- Prompt 1: In the bin-centres text, which quantity are FFT bin-centre frequencies multiples of?

- Text:
= Bin-centres =

Test signal in digital signal processing

A bin-centres test signal is one which has been constructed such that it has frequency components at FFT bin-centre frequencies. This allows analysis without an FFT window function on a synchronous measurement system.

==Background==
When performing FFT-based spectral measurements, traditionally a window function has been used to reduce the effects of discontinuities at the ends of the FFT buffer, but these result in spectral leakage. When generating a single frequency test signal for FFT analysis, it is possible to create the frequency such that it aligns perfectly within an FFT bin-centre frequency. These frequencies are multiples of the frequency resolution of the FFT, given by the sample rate divided by the number of sample points. This results in no spectral leakage and all the power from the signal is present in only one FFT bin. Viewed in the time domain, a sine wave will fit in the centre of an FFT bin if it has a complete number of cycles within the length of the sample buffer. Such signals can be analysed without an FFT window function provided the system is synchronous (i.e., the signal generation and analysis are using the same clock source.) It follows that a stimulus can be constructed of many sine waves (as many as there are FFT bins) and the signal can still be analysed without an FFT window function. This is called multitone analysis. The amplitude and phase of these sine components can be freely adjusted in order to construct a signal with a particular frequency response characteristic.

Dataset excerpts
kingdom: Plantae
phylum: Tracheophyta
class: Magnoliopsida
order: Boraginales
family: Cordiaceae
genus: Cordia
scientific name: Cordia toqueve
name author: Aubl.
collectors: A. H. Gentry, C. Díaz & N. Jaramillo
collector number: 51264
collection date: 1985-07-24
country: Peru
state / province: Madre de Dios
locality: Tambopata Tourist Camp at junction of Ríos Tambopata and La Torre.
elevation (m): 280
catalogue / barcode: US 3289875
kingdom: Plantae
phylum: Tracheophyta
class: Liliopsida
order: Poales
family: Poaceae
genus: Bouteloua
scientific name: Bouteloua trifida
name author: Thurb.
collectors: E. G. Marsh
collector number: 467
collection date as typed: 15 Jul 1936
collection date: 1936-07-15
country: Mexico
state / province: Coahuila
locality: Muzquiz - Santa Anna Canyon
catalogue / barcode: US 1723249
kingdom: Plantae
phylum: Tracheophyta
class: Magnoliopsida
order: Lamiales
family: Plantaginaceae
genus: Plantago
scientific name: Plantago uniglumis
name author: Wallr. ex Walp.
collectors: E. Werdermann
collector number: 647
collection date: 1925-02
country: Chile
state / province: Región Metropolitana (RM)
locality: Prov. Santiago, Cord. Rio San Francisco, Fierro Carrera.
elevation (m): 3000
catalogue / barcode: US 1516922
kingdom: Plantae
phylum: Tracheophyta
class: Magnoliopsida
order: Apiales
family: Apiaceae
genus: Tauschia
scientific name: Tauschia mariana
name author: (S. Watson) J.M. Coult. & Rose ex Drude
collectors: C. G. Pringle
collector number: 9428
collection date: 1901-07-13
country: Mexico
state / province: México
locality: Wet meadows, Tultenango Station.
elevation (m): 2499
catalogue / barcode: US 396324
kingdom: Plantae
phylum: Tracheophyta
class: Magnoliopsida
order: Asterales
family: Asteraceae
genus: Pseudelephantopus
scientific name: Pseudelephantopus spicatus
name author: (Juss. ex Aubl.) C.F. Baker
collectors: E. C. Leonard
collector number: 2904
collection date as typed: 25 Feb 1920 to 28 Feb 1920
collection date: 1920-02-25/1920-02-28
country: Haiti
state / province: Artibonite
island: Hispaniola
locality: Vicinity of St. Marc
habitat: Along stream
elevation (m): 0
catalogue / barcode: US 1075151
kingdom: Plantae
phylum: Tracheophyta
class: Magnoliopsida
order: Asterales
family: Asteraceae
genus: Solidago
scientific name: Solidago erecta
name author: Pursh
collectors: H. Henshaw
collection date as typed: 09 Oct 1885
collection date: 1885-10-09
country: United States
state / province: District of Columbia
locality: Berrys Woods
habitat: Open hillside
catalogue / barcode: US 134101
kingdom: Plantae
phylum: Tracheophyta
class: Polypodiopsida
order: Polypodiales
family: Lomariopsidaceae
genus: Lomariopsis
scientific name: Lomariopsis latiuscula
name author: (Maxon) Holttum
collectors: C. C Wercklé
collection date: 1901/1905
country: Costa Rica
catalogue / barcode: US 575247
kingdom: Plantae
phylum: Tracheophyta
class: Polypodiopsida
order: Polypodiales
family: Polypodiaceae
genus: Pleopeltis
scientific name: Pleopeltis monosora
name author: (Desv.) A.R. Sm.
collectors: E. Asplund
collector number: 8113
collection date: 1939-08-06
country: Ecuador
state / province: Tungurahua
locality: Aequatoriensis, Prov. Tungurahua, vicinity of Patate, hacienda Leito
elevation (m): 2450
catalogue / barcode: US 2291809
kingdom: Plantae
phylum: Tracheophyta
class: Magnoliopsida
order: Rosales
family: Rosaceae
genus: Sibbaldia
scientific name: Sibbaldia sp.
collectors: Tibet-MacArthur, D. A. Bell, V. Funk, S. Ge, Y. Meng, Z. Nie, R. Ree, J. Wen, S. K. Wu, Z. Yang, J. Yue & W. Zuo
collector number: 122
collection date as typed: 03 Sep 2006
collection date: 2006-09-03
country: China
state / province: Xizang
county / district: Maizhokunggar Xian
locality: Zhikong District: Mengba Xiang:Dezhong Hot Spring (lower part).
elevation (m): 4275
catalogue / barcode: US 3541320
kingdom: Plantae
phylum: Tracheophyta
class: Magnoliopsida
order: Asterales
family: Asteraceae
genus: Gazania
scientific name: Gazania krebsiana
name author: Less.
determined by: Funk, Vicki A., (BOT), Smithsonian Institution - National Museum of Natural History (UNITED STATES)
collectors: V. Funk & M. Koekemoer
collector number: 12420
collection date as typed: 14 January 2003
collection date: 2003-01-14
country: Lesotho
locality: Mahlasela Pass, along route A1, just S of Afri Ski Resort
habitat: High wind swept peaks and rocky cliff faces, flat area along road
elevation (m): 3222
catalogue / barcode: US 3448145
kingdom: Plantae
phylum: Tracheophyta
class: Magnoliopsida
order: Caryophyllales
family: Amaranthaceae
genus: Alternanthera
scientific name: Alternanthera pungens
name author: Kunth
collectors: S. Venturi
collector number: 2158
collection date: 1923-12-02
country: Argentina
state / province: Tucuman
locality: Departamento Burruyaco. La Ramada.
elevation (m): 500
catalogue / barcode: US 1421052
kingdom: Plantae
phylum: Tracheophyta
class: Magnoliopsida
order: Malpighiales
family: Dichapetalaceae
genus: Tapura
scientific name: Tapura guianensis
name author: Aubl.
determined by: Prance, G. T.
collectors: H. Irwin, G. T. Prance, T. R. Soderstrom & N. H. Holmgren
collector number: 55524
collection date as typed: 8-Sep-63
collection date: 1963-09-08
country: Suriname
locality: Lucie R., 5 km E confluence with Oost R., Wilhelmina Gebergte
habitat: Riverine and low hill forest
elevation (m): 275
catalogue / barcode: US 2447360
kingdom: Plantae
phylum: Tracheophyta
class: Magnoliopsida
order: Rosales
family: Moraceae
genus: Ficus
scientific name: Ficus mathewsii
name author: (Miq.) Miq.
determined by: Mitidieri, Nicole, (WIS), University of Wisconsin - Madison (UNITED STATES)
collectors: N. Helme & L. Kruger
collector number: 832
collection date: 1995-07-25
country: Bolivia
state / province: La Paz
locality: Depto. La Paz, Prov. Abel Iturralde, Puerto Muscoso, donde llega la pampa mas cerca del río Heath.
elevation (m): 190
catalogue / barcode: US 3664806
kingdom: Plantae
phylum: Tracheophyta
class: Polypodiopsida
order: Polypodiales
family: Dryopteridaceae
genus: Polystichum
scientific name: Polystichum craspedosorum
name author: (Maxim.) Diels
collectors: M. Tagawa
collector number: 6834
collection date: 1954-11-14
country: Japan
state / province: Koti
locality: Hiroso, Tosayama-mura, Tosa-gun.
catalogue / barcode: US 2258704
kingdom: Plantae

- Prompt 2: Arrange the listing between the lines holding "name author: (Maxon) Holttum" and "collectors: E. Asplund", inclusive, as a two-column CSV with the columns field and value. Use one row per line, put each field in quotation marks, and turn any line breaks into spaces.

- Right answer 1: They are multiples of the FFT's frequency resolution, which is the sample rate divided by the number of sample points.

- Right answer 2:
field,value
"name author:","(Maxon) Holttum"
"collectors:","C. C Wercklé"
"collection date:","1901/1905"
"country:","Costa Rica"
"catalogue / barcode:","US 575247"
"kingdom:","Plantae"
"phylum:","Tracheophyta"
"class:","Polypodiopsida"
"order:","Polypodiales"
"family:","Polypodiaceae"
"genus:","Pleopeltis"
"scientific name:","Pleopeltis monosora"
"name author:","(Desv.) A.R. Sm."
"collectors:","E. Asplund"